TASK REQUIREMENTS> Copy out the text read from all the records, replacing "Express delivery" with "Next-day delivery" and leaving every other part unchanged.
── RECORD EXTRACTS
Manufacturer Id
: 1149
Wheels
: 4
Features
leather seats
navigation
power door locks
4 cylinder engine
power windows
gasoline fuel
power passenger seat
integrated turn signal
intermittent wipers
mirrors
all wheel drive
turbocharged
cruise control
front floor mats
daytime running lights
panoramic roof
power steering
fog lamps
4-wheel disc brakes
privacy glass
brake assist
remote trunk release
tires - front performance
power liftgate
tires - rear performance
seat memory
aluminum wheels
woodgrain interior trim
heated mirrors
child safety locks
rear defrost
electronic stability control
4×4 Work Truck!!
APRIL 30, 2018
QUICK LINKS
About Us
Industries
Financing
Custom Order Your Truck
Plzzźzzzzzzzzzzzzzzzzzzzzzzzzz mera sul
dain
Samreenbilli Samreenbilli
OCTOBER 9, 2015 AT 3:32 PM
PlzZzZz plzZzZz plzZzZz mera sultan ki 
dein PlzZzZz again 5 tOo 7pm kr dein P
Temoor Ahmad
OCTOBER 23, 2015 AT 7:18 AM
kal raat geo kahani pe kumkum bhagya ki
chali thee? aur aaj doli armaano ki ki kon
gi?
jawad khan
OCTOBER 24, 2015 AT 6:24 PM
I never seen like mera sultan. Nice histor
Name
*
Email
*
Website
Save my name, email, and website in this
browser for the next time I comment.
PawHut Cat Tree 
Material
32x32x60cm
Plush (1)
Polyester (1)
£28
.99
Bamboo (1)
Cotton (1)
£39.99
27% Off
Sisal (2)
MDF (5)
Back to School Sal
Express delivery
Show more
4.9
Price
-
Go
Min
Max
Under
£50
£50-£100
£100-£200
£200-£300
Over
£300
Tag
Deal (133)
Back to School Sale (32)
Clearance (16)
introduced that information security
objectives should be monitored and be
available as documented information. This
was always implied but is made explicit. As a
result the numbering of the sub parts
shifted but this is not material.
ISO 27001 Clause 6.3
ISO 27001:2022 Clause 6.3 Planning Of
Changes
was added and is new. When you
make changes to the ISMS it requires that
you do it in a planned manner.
────
FINISHED EXERCISE>
Manufacturer Id
: 1149
Wheels
: 4
Features
leather seats
navigation
power door locks
4 cylinder engine
power windows
gasoline fuel
power passenger seat
integrated turn signal
intermittent wipers
mirrors
all wheel drive
turbocharged
cruise control
front floor mats
daytime running lights
panoramic roof
power steering
fog lamps
4-wheel disc brakes
privacy glass
brake assist
remote trunk release
tires - front performance
power liftgate
tires - rear performance
seat memory
aluminum wheels
woodgrain interior trim
heated mirrors
child safety locks
rear defrost
electronic stability control
4×4 Work Truck!!
APRIL 30, 2018
QUICK LINKS
About Us
Industries
Financing
Custom Order Your Truck
Plzzźzzzzzzzzzzzzzzzzzzzzzzzzz mera sul
dain
Samreenbilli Samreenbilli
OCTOBER 9, 2015 AT 3:32 PM
PlzZzZz plzZzZz plzZzZz mera sultan ki 
dein PlzZzZz again 5 tOo 7pm kr dein P
Temoor Ahmad
OCTOBER 23, 2015 AT 7:18 AM
kal raat geo kahani pe kumkum bhagya ki
chali thee? aur aaj doli armaano ki ki kon
gi?
jawad khan
OCTOBER 24, 2015 AT 6:24 PM
I never seen like mera sultan. Nice histor
Name
*
Email
*
Website
Save my name, email, and website in this
browser for the next time I comment.
PawHut Cat Tree 
Material
32x32x60cm
Plush (1)
Polyester (1)
£28
.99
Bamboo (1)
Cotton (1)
£39.99
27% Off
Sisal (2)
MDF (5)
Back to School Sal
Next-day delivery
Show more
4.9
Price
-
Go
Min
Max
Under
£50
£50-£100
£100-£200
£200-£300
Over
£300
Tag
Deal (133)
Back to School Sale (32)
Clearance (16)
introduced that information security
objectives should be monitored and be
available as documented information. This
was always implied but is made explicit. As a
result the numbering of the sub parts
shifted but this is not material.
ISO 27001 Clause 6.3
ISO 27001:2022 Clause 6.3 Planning Of
Changes
was added and is new. When you
make changes to the ISMS it requires that
you do it in a planned manner.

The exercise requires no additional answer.